In a meeting with diplomats from various Central American countries yesterday, Mexican Senate president Manlio Fabio Beltrones promised to draft new immigration legislation that will protect and guarantee the human rights of undocumented migrants in Mexico. The new legislation proposes to resolve issues not yet addressed by current law including protections for migrants who witness crimes, higher penalties for human trafficking and increased access to health, legal and financial services. These changes are directed toward undocumented immigrants who have already settled in Mexico as a means of normalizing their status.
Estimates are that approximately 300,000 Central Americans travel through Mexico on their way to the United States annually. Mexican authorities apprehend and deport less than a third of those undocumented migrants. At the same time, the systematic abuse of undocumented migrants is on the rise in Mexico with reported assaults and kidnappings increasing in recent years including the most recent murder of 72 undocumented migrants last August by drug cartels.

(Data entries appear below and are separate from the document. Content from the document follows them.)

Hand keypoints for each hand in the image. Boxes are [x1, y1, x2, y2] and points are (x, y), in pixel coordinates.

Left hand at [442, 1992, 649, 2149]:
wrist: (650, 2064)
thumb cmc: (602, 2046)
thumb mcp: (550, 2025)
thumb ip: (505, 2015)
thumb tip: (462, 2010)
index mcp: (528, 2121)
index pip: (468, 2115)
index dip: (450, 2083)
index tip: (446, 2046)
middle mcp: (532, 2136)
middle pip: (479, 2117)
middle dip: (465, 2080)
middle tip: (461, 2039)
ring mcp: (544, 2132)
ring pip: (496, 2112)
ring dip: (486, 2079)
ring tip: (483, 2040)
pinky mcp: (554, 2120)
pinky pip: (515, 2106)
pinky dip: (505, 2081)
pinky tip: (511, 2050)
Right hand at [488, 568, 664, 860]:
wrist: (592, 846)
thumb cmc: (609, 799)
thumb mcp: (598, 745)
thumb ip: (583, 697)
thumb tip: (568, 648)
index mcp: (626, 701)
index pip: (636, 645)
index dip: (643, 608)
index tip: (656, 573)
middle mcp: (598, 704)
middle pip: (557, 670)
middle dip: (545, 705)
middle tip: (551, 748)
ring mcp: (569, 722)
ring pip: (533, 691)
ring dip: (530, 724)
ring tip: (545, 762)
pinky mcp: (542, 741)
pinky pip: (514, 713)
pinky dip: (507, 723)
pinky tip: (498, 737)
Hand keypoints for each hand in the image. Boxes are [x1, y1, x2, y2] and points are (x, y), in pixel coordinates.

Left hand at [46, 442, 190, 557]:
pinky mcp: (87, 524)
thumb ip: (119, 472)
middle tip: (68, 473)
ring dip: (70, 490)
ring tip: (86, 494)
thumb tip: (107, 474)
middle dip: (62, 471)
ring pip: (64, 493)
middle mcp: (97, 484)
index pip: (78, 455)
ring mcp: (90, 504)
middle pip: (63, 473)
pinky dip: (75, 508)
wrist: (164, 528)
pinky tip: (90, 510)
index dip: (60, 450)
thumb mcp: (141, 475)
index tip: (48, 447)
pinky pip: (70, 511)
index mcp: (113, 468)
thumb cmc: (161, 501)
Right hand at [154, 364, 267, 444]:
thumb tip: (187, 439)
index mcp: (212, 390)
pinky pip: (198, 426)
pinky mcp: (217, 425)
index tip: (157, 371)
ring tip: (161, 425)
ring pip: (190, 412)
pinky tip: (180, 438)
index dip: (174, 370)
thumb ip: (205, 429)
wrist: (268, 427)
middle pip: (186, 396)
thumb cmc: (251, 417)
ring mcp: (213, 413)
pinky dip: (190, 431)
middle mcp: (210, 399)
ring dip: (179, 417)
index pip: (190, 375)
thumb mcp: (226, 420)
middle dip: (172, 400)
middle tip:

Mr. Beltrones’ proposal was met with praise by the ambassadors and consuls from Guatemala, El Salvador, Nicaragua, Honduras, and Costa Rica. Speaking on behalf of the Central Americans, Ambassador Hugo Roberto Carrillo of El Salvador thanked the Mexican authorities for their efforts on behalf of undocumented migrants while noting that transgressions against migrants were being perpetrated by both Mexican authorities, in overly aggressive efforts to control the flow of immigrants, and by organized crime. Despite this announcement, human rights activists and the United Nations demanded that the disappearances of migrants and past abuse of migrants to date be investigated and resolved.